* Exercise objective
Return every line from the one containing "varosgazda.eu" through the one containing "Ligue agora!", inclusive, reproduced verbatim, with the pictures omitted.

* Data under study
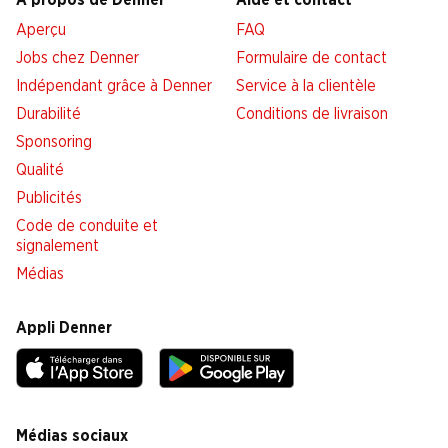
À propos de Denner
Aide et contact
Aperçu
FAQ
Jobs chez Denner
Formulaire de contact
Indépendant grâce à Denner
Service à la clientèle
Durabilité
Conditions de livraison
Sponsoring
Qualité
Publicités
Code de conduite et
signalement
Médias
Appli Denner
Médias sociaux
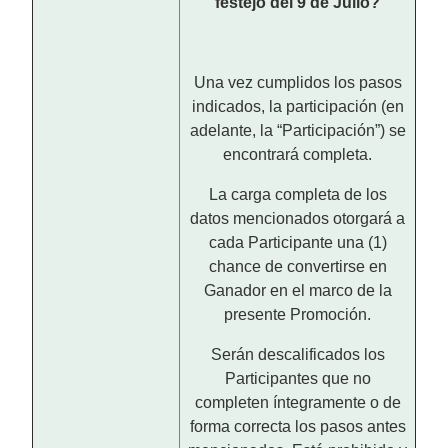
festejo del 9 de Julio?
Una vez cumplidos los pasos
indicados, la participación (en
adelante, la “Participación”) se
encontrará completa.
La carga completa de los
datos mencionados otorgará a
cada Participante una (1)
chance de convertirse en
Ganador en el marco de la
presente Promoción.
Serán descalificados los
Participantes que no
completen íntegramente o de
forma correcta los pasos antes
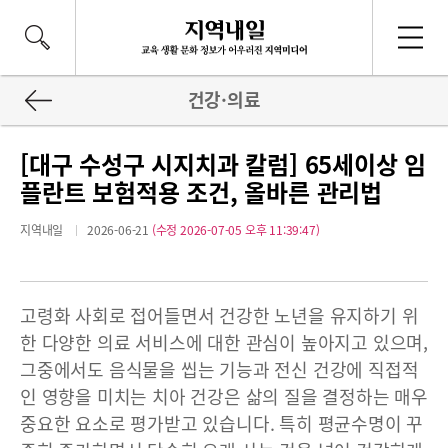
건강·의료
[대구 수성구 시지치과 칼럼] 65세이상 임
플란트 보험적용 조건, 올바른 관리법
지역내일
2026-06-21
(수정 2026-07-05 오후 11:39:47)
고령화 사회로 접어들면서 건강한 노년을 유지하기 위
한 다양한 의료 서비스에 대한 관심이 높아지고 있으며,
그중에서도 음식물을 씹는 기능과 전신 건강에 직접적
인 영향을 미치는 치아 건강은 삶의 질을 결정하는 매우
중요한 요소로 평가받고 있습니다. 특히 평균수명이 꾸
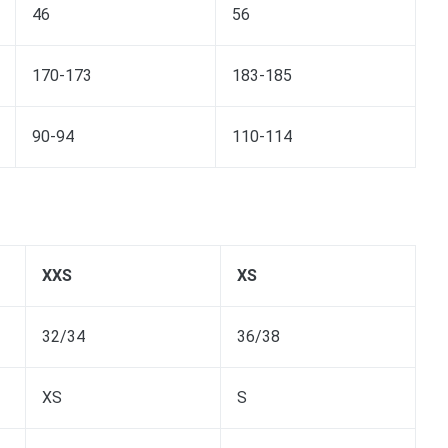
46
56
170-173
183-185
90-94
110-114
XXS
XS
32/34
36/38
XS
S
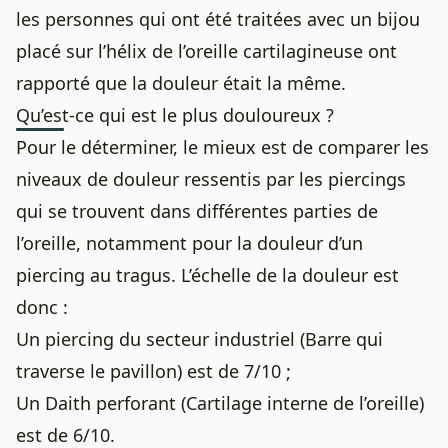
les personnes qui ont été traitées avec un bijou
placé sur l’hélix de l’oreille cartilagineuse ont
rapporté que la douleur était la même.
Qu’est-ce qui est le plus douloureux ?
Pour le déterminer, le mieux est de comparer les
niveaux de douleur ressentis par les piercings
qui se trouvent dans différentes parties de
l’oreille, notamment pour
la douleur d’un
piercing au tragus
. L’échelle de la douleur est
donc :
Un piercing du secteur industriel (Barre qui
traverse le pavillon) est de 7/10 ;
Un Daith perforant (Cartilage interne de l’oreille)
est de 6/10.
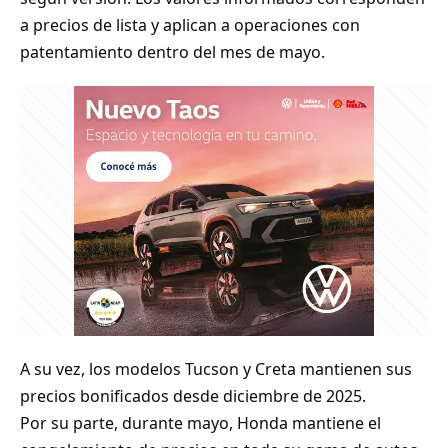
a precios de lista y aplican a operaciones con
patentamiento dentro del mes de mayo.
A su vez, los modelos Tucson y Creta mantienen sus
precios bonificados desde diciembre de 2025.
Por su parte, durante mayo, Honda mantiene el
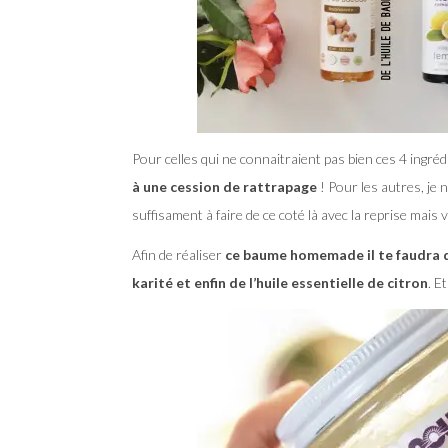
Pour celles qui ne connaitraient pas bien ces 4 ingr
à une cession de rattrapage
! Pour les autres, je 
suffisament à faire de ce coté là avec la reprise mais 
Afin de réaliser
ce baume homemade il te faudra do
karité et enfin de l’huile essentielle de citron
. E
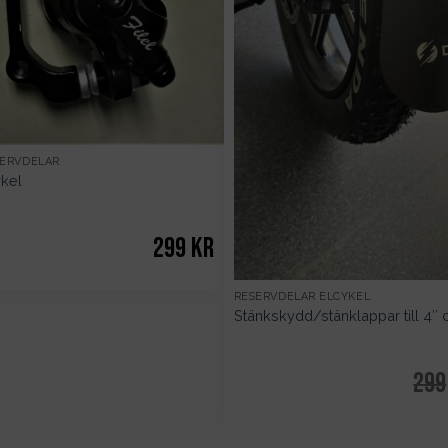
SERVDELAR
ykel
299
kr
RESERVDELAR ELCYKEL
Stänkskydd/stänklappar till 4″
299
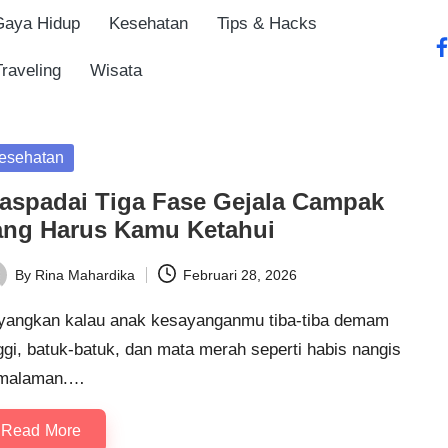
Gaya Hidup
Kesehatan
Tips & Hacks
fa
Traveling
Wisata
sted
esehatan
aspadai Tiga Fase Gejala Campak
ang Harus Kamu Ketahui
By
Rina Mahardika
Februari 28, 2026
ted
yangkan kalau anak kesayanganmu tiba-tiba demam
ggi, batuk-batuk, dan mata merah seperti habis nangis
malaman.…
Read More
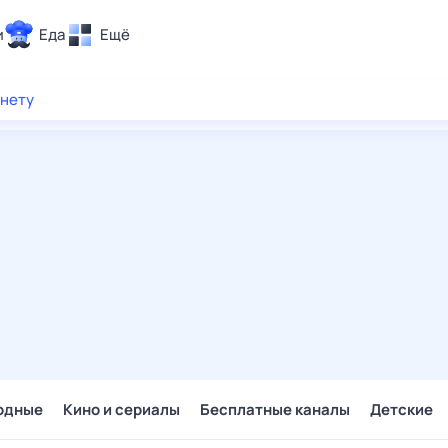
и
Еда
Ещё
Почта
рнету
ия и отдых
Поиск
Погода
ТВ-программа
и и тренды
 ситуации
 вместе
Помощь
одные
Кино и сериалы
Бесплатные каналы
Детские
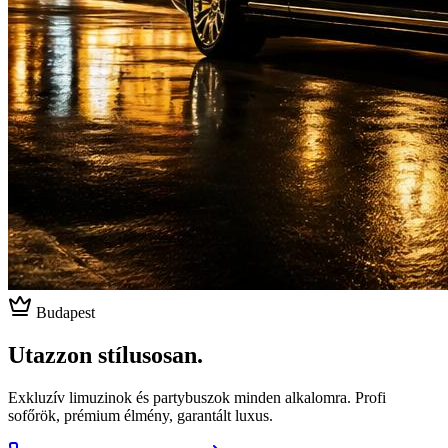
Budapest
Utazzon stílusosan.
Exkluzív limuzinok és partybuszok minden alkalomra. Profi
sofőrök, prémium élmény, garantált luxus.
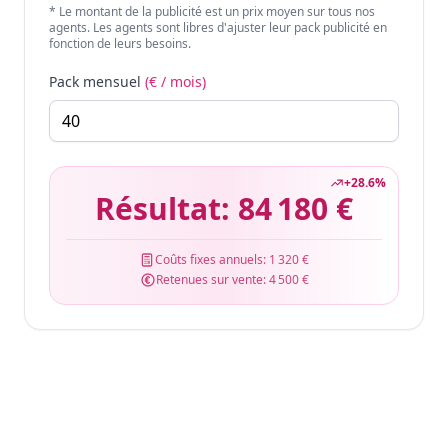
* Le montant de la publicité est un prix moyen sur tous nos
agents. Les agents sont libres d'ajuster leur pack publicité en
fonction de leurs besoins.
Pack mensuel
(€ / mois)
+
28.6
%
Résultat:
84 180 €
Coûts fixes annuels:
1 320 €
Retenues sur vente:
4 500 €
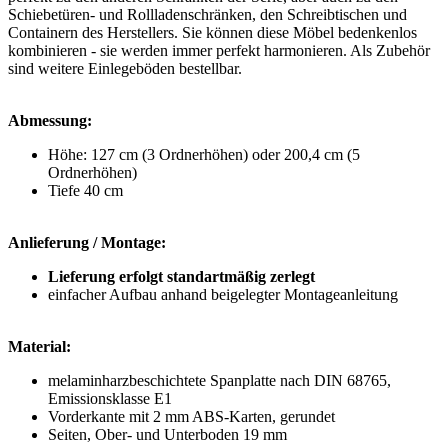
Schiebetüren- und Rollladenschränken, den Schreibtischen und
Containern des Herstellers. Sie können diese Möbel bedenkenlos
kombinieren - sie werden immer perfekt harmonieren. Als Zubehör
sind weitere Einlegeböden bestellbar.
Abmessung:
Höhe: 127 cm (3 Ordnerhöhen) oder 200,4 cm (5
Ordnerhöhen)
Tiefe 40 cm
Anlieferung / Montage:
Lieferung erfolgt standartmäßig zerlegt
einfacher Aufbau anhand beigelegter Montageanleitung
Material:
melaminharzbeschichtete Spanplatte nach DIN 68765,
Emissionsklasse E1
Vorderkante mit 2 mm ABS-Karten, gerundet
Seiten, Ober- und Unterboden 19 mm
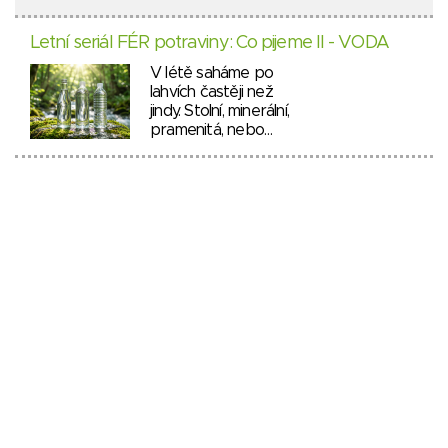
Letní seriál FÉR potraviny: Co pijeme II - VODA
V létě saháme po
lahvích častěji než
jindy. Stolní, minerální,
pramenitá, nebo…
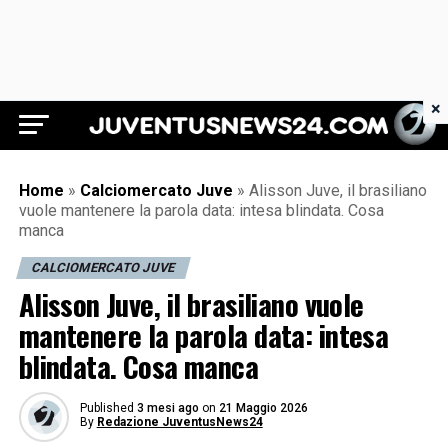
×
Juventus News 24
Home
»
Calciomercato Juve
»
Alisson Juve, il brasiliano
vuole mantenere la parola data: intesa blindata. Cosa
manca
CALCIOMERCATO JUVE
Alisson Juve, il brasiliano vuole
mantenere la parola data: intesa
blindata. Cosa manca
Published
3 mesi ago
on
21 Maggio 2026
By
Redazione JuventusNews24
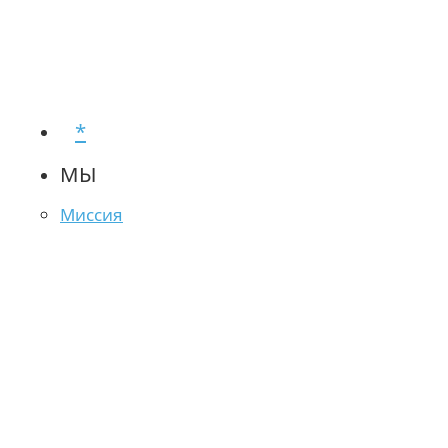
*
МЫ
Миссия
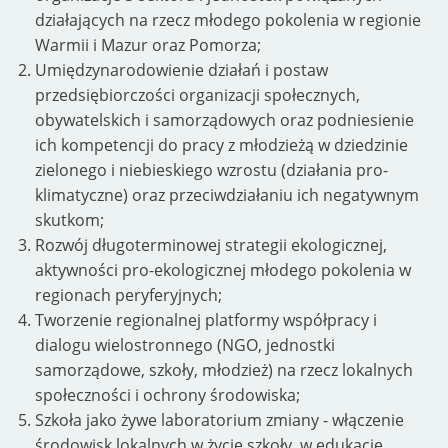
działających na rzecz młodego pokolenia w regionie
Warmii i Mazur oraz Pomorza;
Umiędzynarodowienie działań i postaw
przedsiębiorczości organizacji społecznych,
obywatelskich i samorządowych oraz podniesienie
ich kompetencji do pracy z młodzieżą w dziedzinie
zielonego i niebieskiego wzrostu (działania pro-
klimatyczne) oraz przeciwdziałaniu ich negatywnym
skutkom;
Rozwój długoterminowej strategii ekologicznej,
aktywności pro-ekologicznej młodego pokolenia w
regionach peryferyjnych;
Tworzenie regionalnej platformy współpracy i
dialogu wielostronnego (NGO, jednostki
samorządowe, szkoły, młodzież) na rzecz lokalnych
społeczności i ochrony środowiska;
Szkoła jako żywe laboratorium zmiany - włączenie
środowisk lokalnych w życie szkoły, w edukację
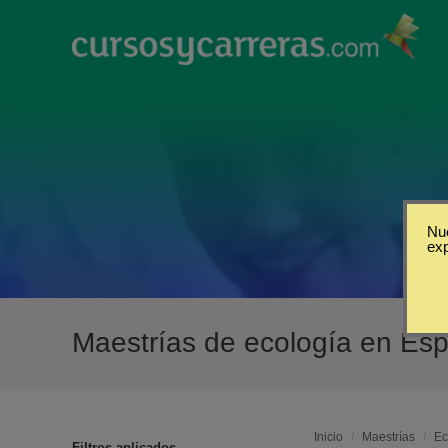
Nue
ex
Maestrías de ecología en Es
Inicio
/
Maestrías
/
Ec
Filtros aplicados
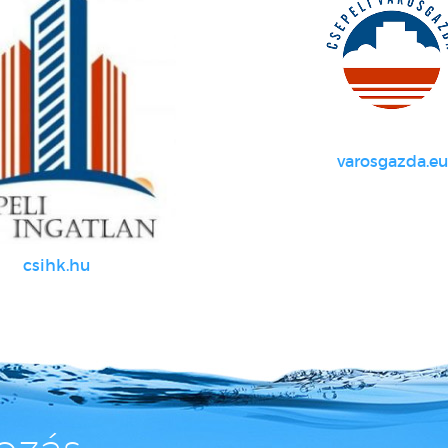
varosgazda.eu
csihk.hu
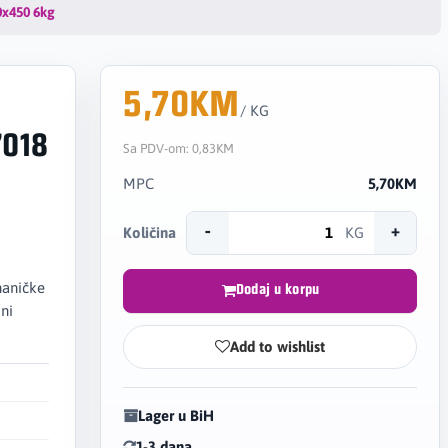
0x450 6kg
5,70KM
/ KG
7018
Sa PDV-om:
0,83KM
MPC
5,70KM
-
+
Količina
KG
haničke
Dodaj u korpu
ni
Add to wishlist
Lager u BiH
1-3 dana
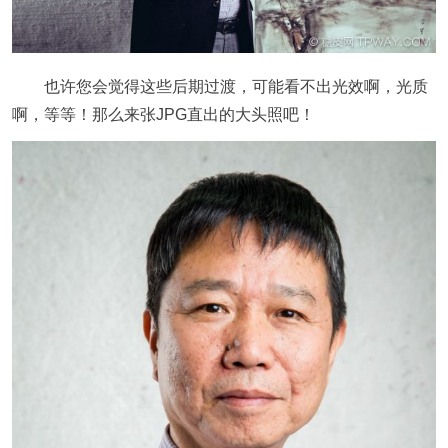
也许您会觉得这些后期过渡，可能看不出光效啊，光质
啊，等等！那么来张JPG直出的大头照吧！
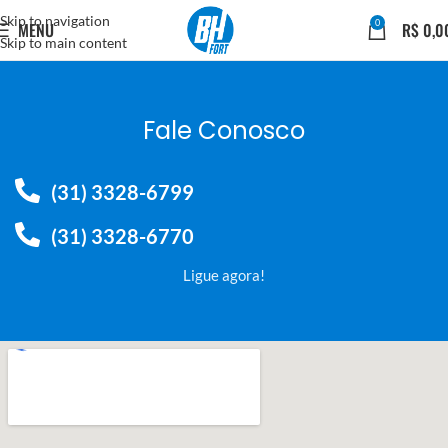
Skip to navigation
0
MENU
R$
0,0
Skip to main content
Fale Conosco
(31) 3328-6799
(31) 3328-6770
Ligue agora!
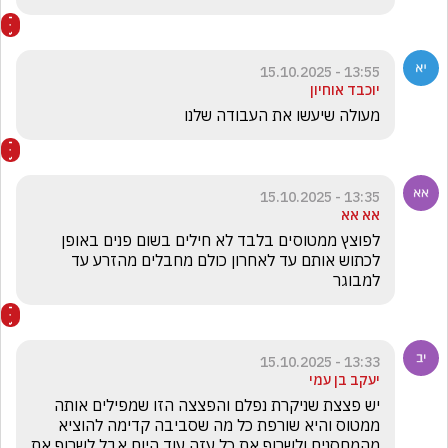
13:55 - 15.10.2025
יוכבד אוחיון
מעולה שיעשו את העבודה שלנו
13:35 - 15.10.2025
אא אא
לפוצץ ממטוסים בלבד לא חילים בשום פנים באופן 
לכתוש אותם עד לאחרון כולם מחבלים מהזרע עד 
למבוגר 
13:33 - 15.10.2025
יעקב בן עמי
יש פצצת שניקרת נפלם והפצצה הזו שמפילים אותה 
ממטוס והיא שורפת כל מה שסביבה קדימה להוציא 
מהמחסנים ולשרוף את כל עזה עוד היום אבל לשרוף את 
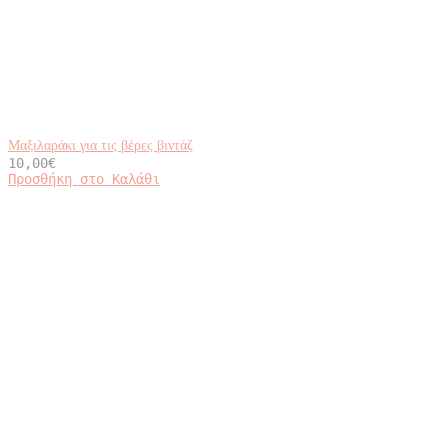
Μαξιλαράκι για τις βέρες βιντάζ
10,00
€
Προσθήκη στο Καλάθι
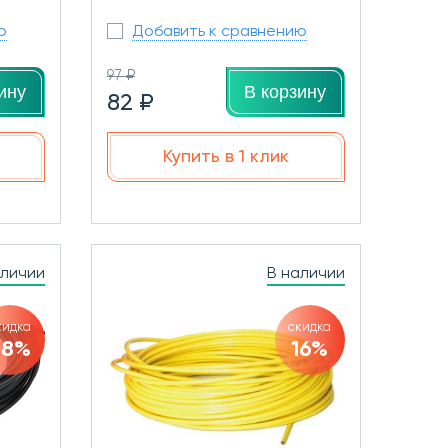
ю
Добавить к сравнению
97 ₽
ину
В корзину
82 ₽
Купить в 1 клик
аличии
В наличии
кидка
скидка
98%
16%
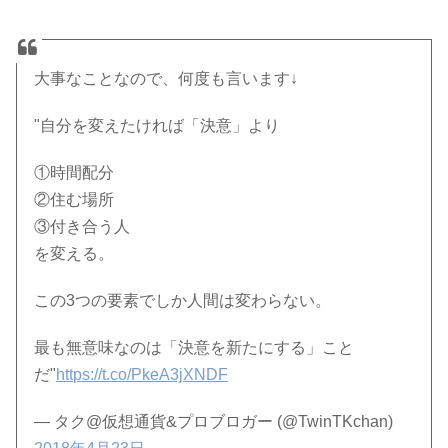
大事なことなので、何度も言います↓
"自分を変えたければ「決意」より
①時間配分
②住む場所
③付き合う人
を変える。
この3つの要素でしか人間は変わらない。
最も無意味なのは「決意を新たにする」こと
だ"
https://t.co/PkeA3jXNDF
— タク@仮想通貨&プロブロガー (@TwinTKchan)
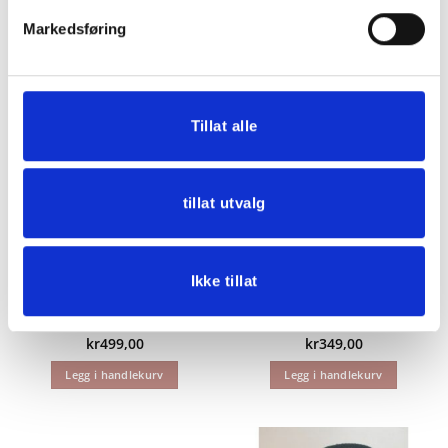
Markedsføring
RELATERTE PRODUKTER
Tillat alle
tillat utvalg
Ikke tillat
Bunadshårspenne
Bunadshårklype Mia
Thea
Liten
kr
499,00
kr
349,00
Legg i handlekurv
Legg i handlekurv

* Task solution
varosgazda.eu
csihk.hu
0x450 6kg
5,70KM
/ KG
7018
Sa PDV-om:
0,83KM
MPC
5,70KM
-
+
Količina
KG
haničke
Dodaj u korpu
ni
Add to wishlist
Lager u BiH
1-3 dana
也许您会觉得这些后期过渡，可能看不出光效啊，光质
啊，等等！那么来张JPG直出的大头照吧！
Skip to navigation
0
MENU
R$
0,0
Skip to main content
Fale Conosco
(31) 3328-6799
(31) 3328-6770
Ligue agora!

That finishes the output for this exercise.